Genting Hong Kong’s financial health rapidly deteriorated after the Covid-19 pandemic prompted a string of restrictions that have led to restructurings and insolvencies at travel industry companies around the world. The company, which has offered “seacations” amid a global cruise-to-nowhere trend, reported a record loss of $1.7 billion last May. The latest developments come just as Hong Kong reimposes some of its strictest virus curbs since the pandemic began.
“Its cruise business has been heavily impacted by the Hong Kong government’s Covid-19 restrictions,” said Stevan Tam, research director at Fulbright Securities.

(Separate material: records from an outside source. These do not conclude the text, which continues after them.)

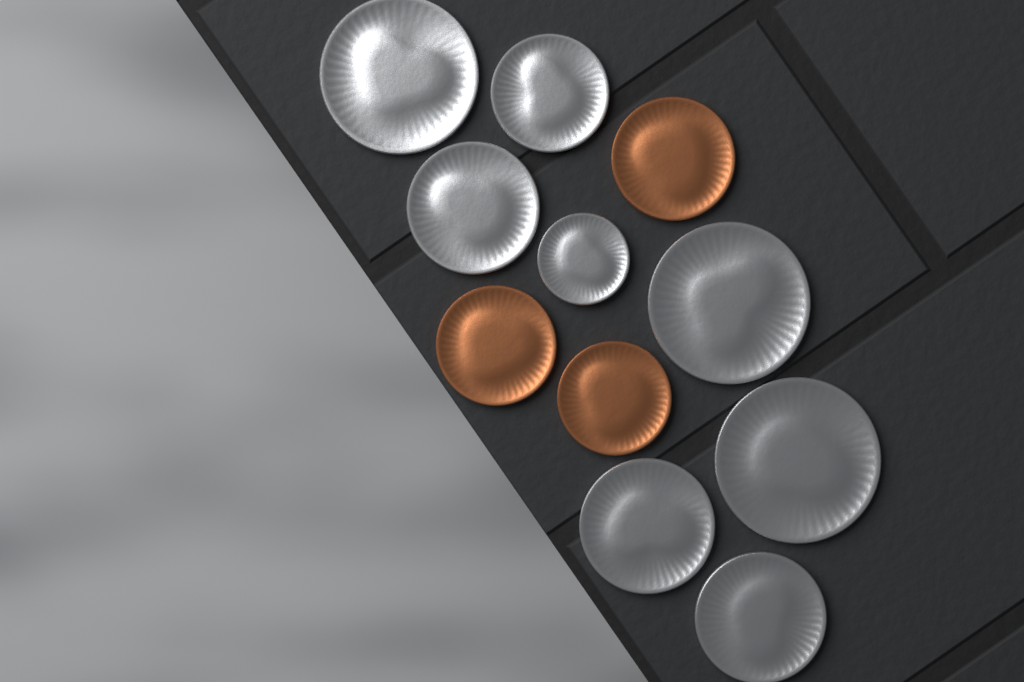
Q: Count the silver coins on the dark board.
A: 8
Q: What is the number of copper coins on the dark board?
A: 3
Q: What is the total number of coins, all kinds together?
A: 11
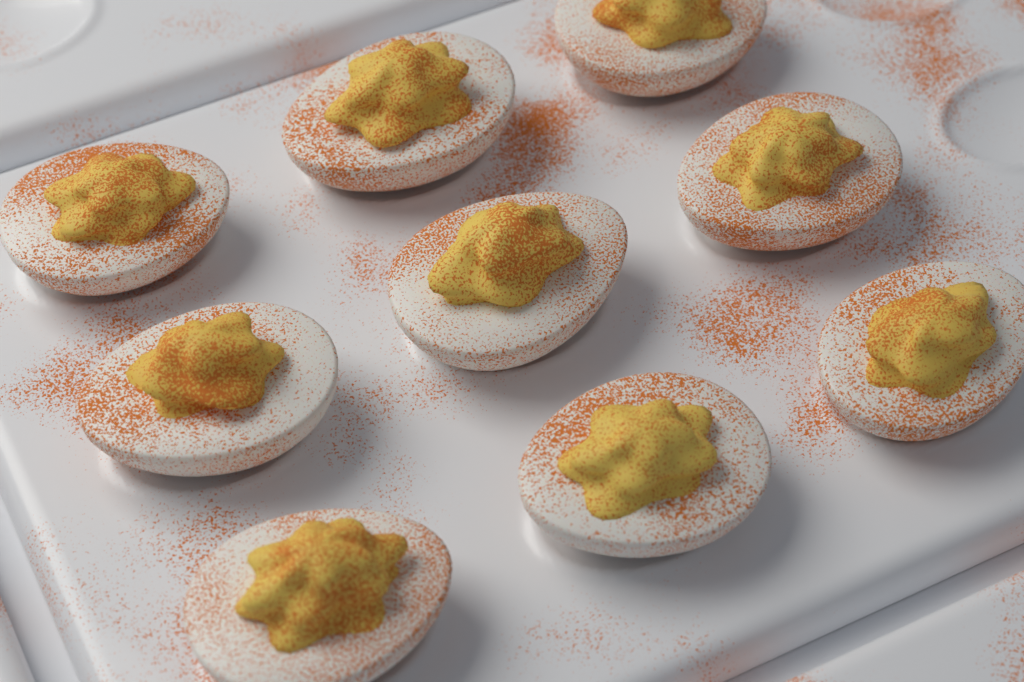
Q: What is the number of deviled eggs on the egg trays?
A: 9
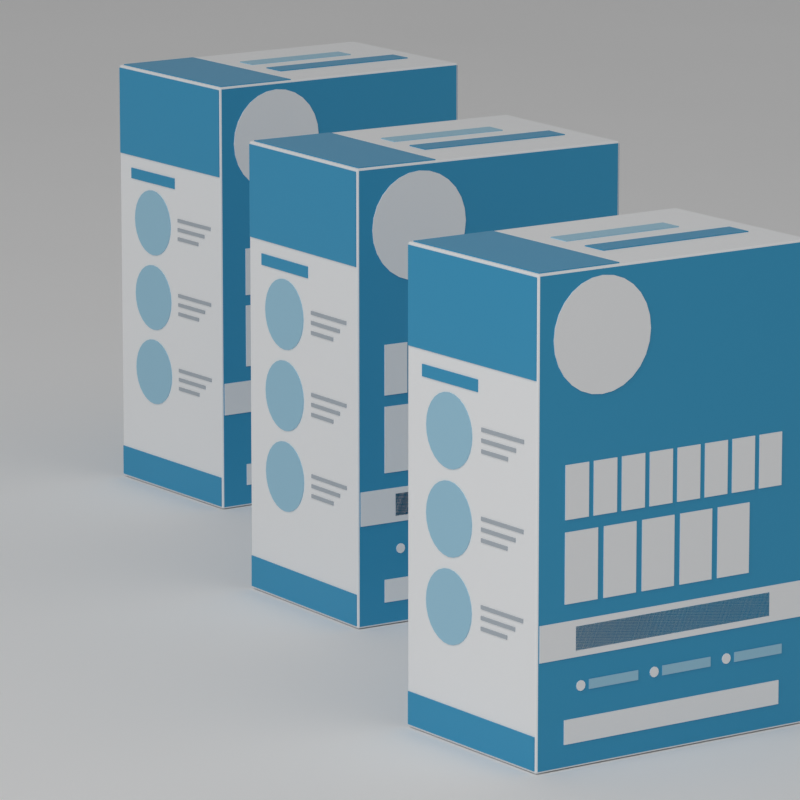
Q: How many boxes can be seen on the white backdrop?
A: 3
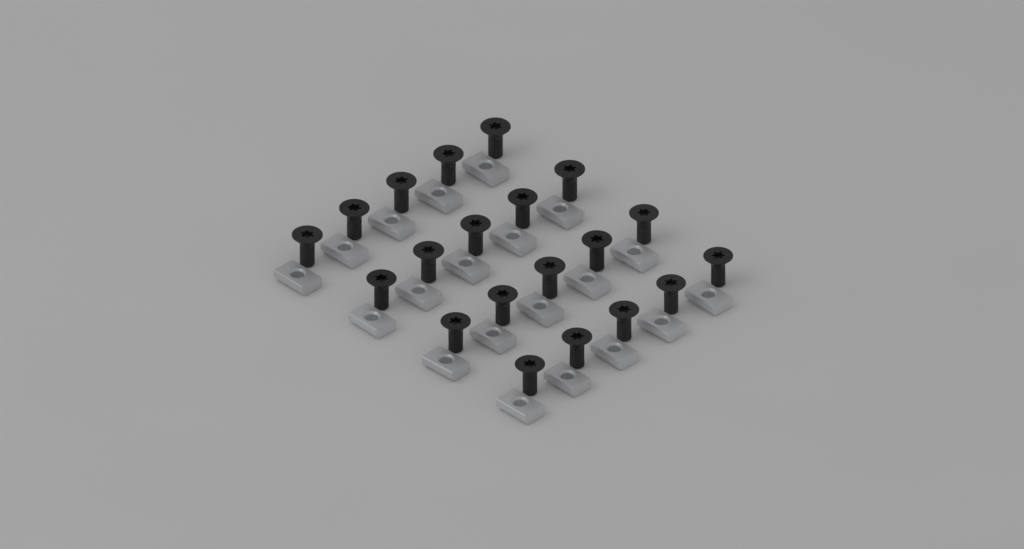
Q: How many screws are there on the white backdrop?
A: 20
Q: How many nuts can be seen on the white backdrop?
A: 20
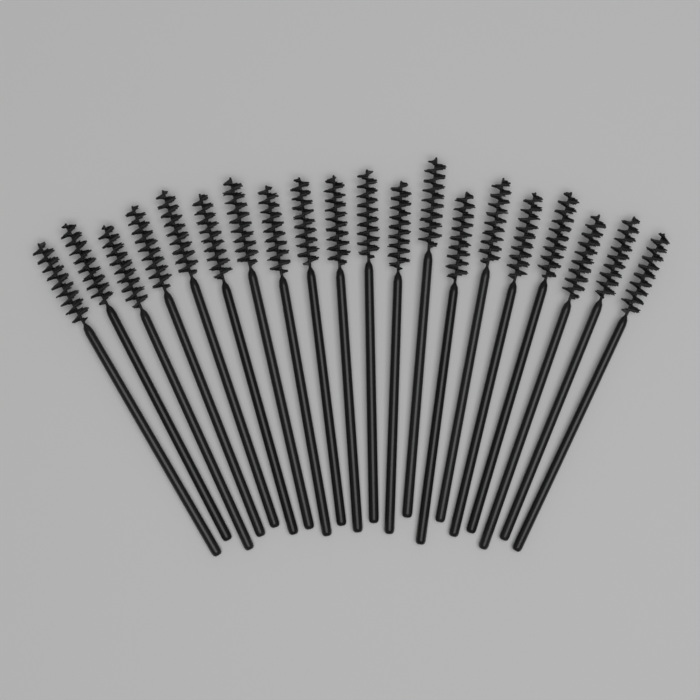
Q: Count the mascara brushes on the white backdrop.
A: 20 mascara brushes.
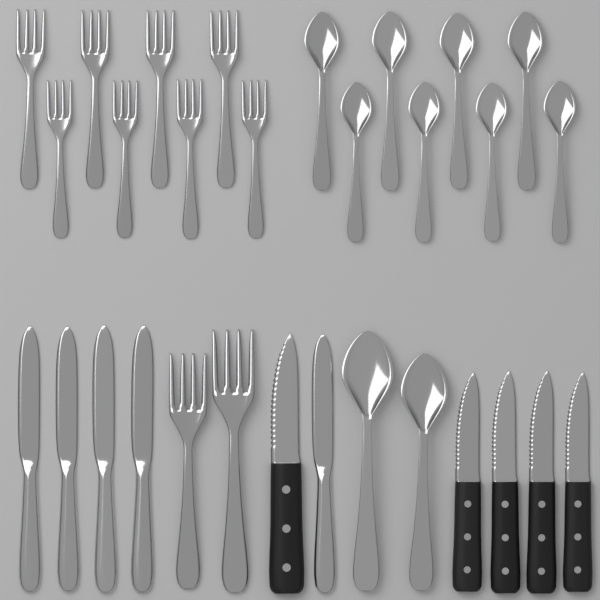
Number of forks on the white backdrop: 10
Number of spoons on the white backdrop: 10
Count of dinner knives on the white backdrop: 5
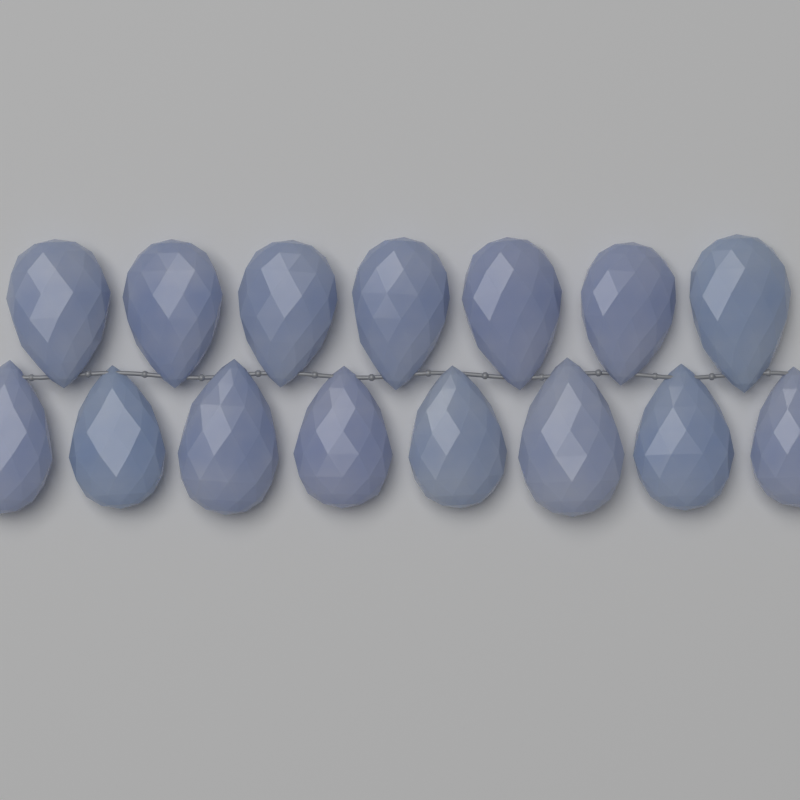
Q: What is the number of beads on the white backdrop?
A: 15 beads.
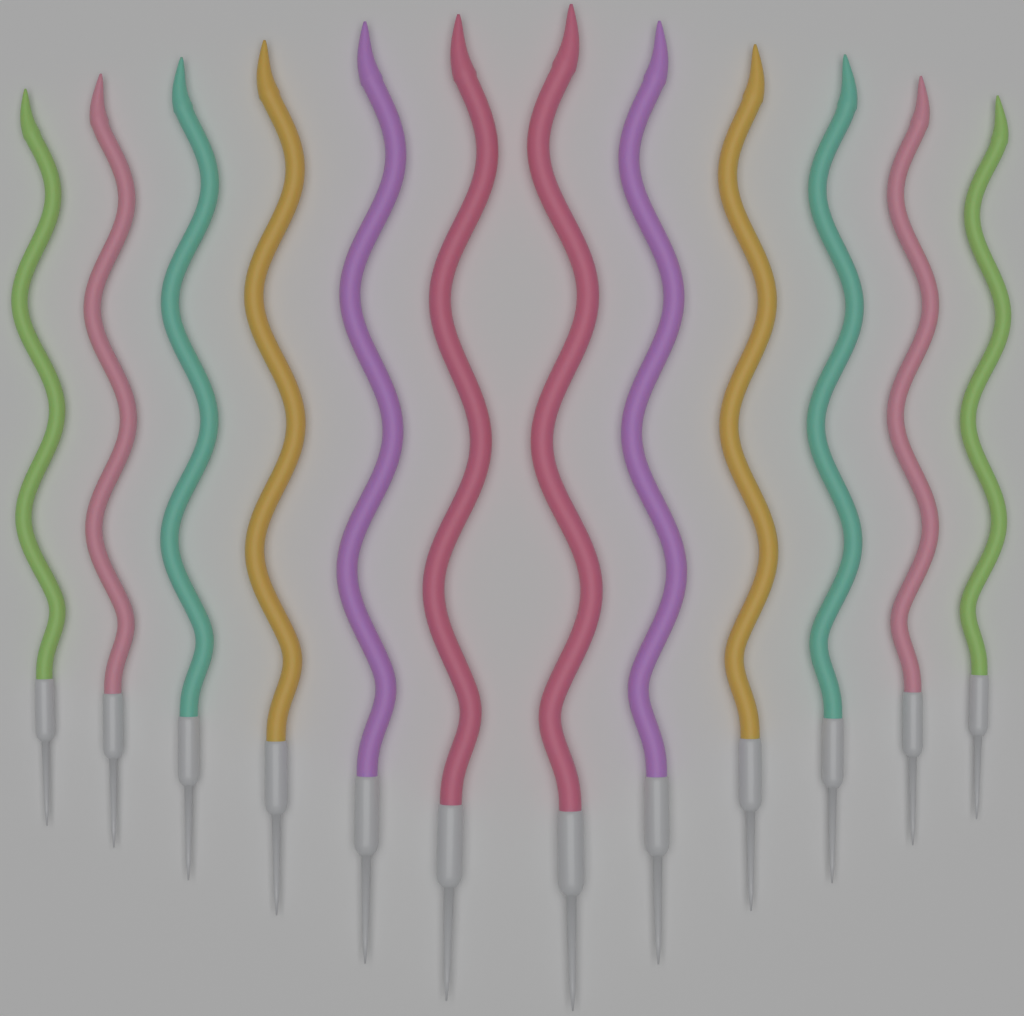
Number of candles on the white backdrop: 12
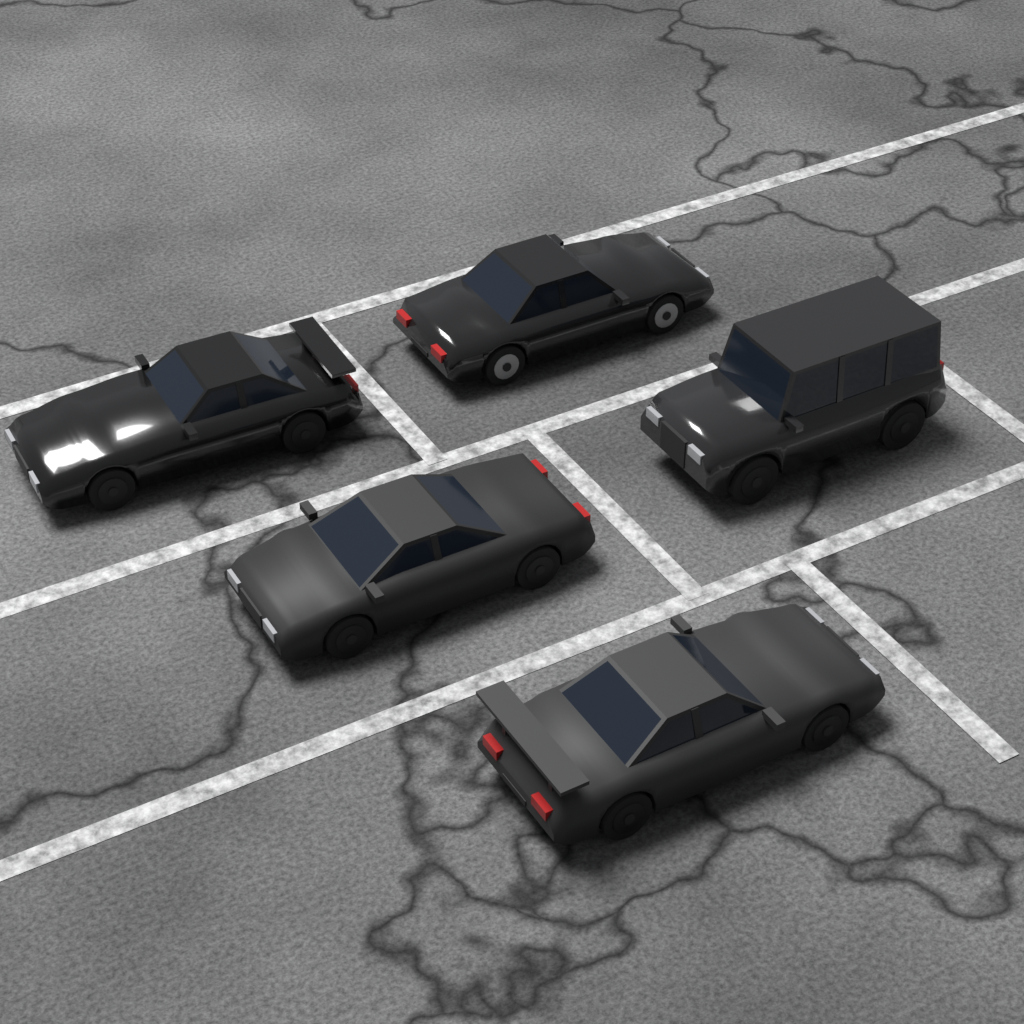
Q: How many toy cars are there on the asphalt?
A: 5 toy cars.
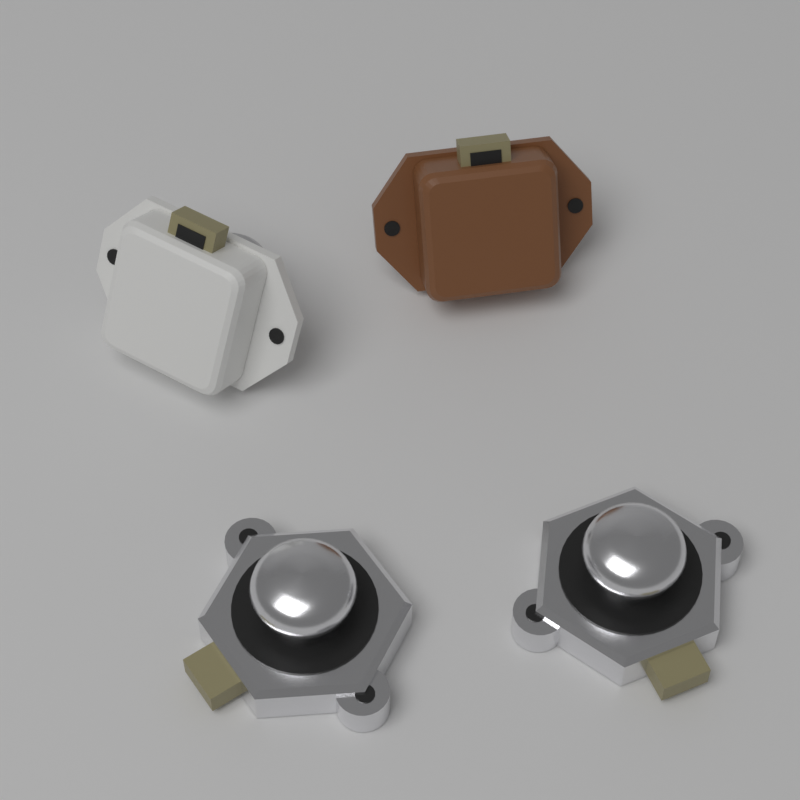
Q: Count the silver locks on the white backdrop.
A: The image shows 2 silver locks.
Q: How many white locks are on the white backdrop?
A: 1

Genting Hong Kong’s indirect wholly-owned subsidiary MV Werften filed for insolvency on Monday to a local court in Germany. That came after salvage talks fizzled amid a dispute between German authorities and Genting, as both parties blamed the other for MV Werften’s collapse and the potential loss of 1,900 jobs. The Hong Kong cruise firm warned investors earlier this week that cross defaults amounting to $2.78 billion may follow.
The company said that as of the time of its filing Thurday it hadn’t received notice from creditors demanding repayment or commencing action against the company related to their financial arrangements. It is unclear whether any of the relevant creditors will choose to do so, it added.
Genting Hong Kong is linked to Genting Bhd. through its chairman Lim, who owned 76% of its shares as of June 2021, according to an interim report. The company’s latest woes mark a setback after things had been looking better in 2020, when it became the first cruise line to resume operations in Asia with summer sailings in Taiwan and Singapore.
More recently, surges in infections of the omicron variant have brought new challenges for the broader global industry. Ship operators have been operating at reduced capacity amid a number of on-board infections and reports of ships being turned away at ports. The U.S. Centers for Disease Control and Prevention has urged even vaccinated travelers to avoid cruises and raised its travel alert on cruise ships to the highest risk level just weeks ago in December.
The biggest cruise operators, including Carnival and Royal Caribbean Cruises Ltd., have been able to raise enough liquidity to get through the worst of the pandemic, even if some may need additional financing. Still, a handful of smaller operators have filed for bankruptcy. Spanish cruise line Pullmantur, partly owned by Royal Caribbean, filed for bankruptcy in 2020, while Jalesh Cruises became the first operator in Asia to shut down the same year.
The fact that Genting Hong Kong’s latest stumbles come just as most operators are now focused on improving their balance sheets means that the number of operators who could be eyeing its assets may be limited.
Genting, while growing aggressively in the Asia market, is still considered a smaller player, said James Ainley, director of hotels and leisure at Citi Research.
“When you look at the priorities of the major operators, they’re going to be looking at recovering cash flows and deleveraging,” said Ainley. “Pursuing M&A is not high on the agenda right now. I struggle to see that investors would want to take a more aggressive move now.”